- WHAT TO PRODUCE -
Among the records that follow, find the line with "-fPIC -Os) */" and the line with "output led1;". Set down those lines and all lines between them exactly, without adding anything.
==== GIVEN DATA
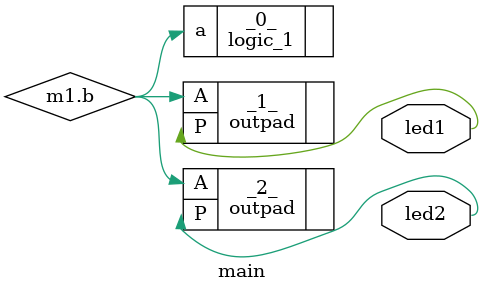
<source format=v>
/* Generated by Yosys 0.9+2406 (git sha1 ca763e6d5, gcc 12.2.0-14+deb12u1 -fPIC -Os) */

(* top =  1  *)
(* src = "/sdcard/vaman/fpga/setup/codes/blink/helloworldfpga.v:61.1-86.10" *)
module main(led1, led2);
  (* src = "/sdcard/vaman/fpga/setup/codes/blink/helloworldfpga.v:62.17-62.21" *)
  output led1;
  (* src = "/sdcard/vaman/fpga/setup/codes/blink/helloworldfpga.v:62.23-62.27" *)
  output led2;
  (* hdlname = "m1 b" *)
  (* src = "/sdcard/vaman/fpga/setup/codes/blink/helloworldfpga.v:70.13-75.6|/sdcard/vaman/fpga/setup/codes/blink/helloworldfpga.v:54.19-54.20" *)
  wire \m1.b ;
  logic_1 _0_ (
    .a(\m1.b )
  );
  (* keep = 32'd1 *)
  outpad #(
    .IO_LOC("X14Y3"),
    .IO_PAD("64"),
    .IO_TYPE("BIDIR")
  ) _1_ (
    .A(\m1.b ),
    .P(led1)
  );
  (* keep = 32'd1 *)
  outpad #(
    .IO_LOC("X30Y32"),
    .IO_PAD("38"),
    .IO_TYPE("BIDIR")
  ) _2_ (
    .A(\m1.b ),
    .P(led2)
  );
endmodule

</source>
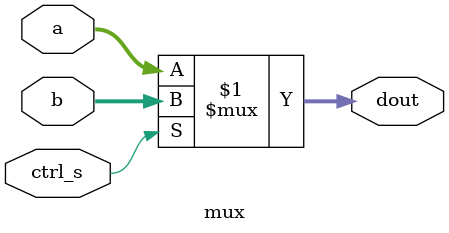
<source format=v>
module mux #(parameter WIDTH = 32) (a, b, ctrl_s, dout);
	input 	[WIDTH - 1:0] 	a;
	input 	[WIDTH - 1:0] 	b;
	input 		ctrl_s;

	output 	[WIDTH - 1:0]	dout;

	assign dout = ctrl_s? b: a;

endmodule // Multiplexer;

</source>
========
- EXERCISE SOLUTION -
/* Generated by Yosys 0.9+2406 (git sha1 ca763e6d5, gcc 12.2.0-14+deb12u1 -fPIC -Os) */

(* top =  1  *)
(* src = "/sdcard/vaman/fpga/setup/codes/blink/helloworldfpga.v:61.1-86.10" *)
module main(led1, led2);
  (* src = "/sdcard/vaman/fpga/setup/codes/blink/helloworldfpga.v:62.17-62.21" *)
  output led1;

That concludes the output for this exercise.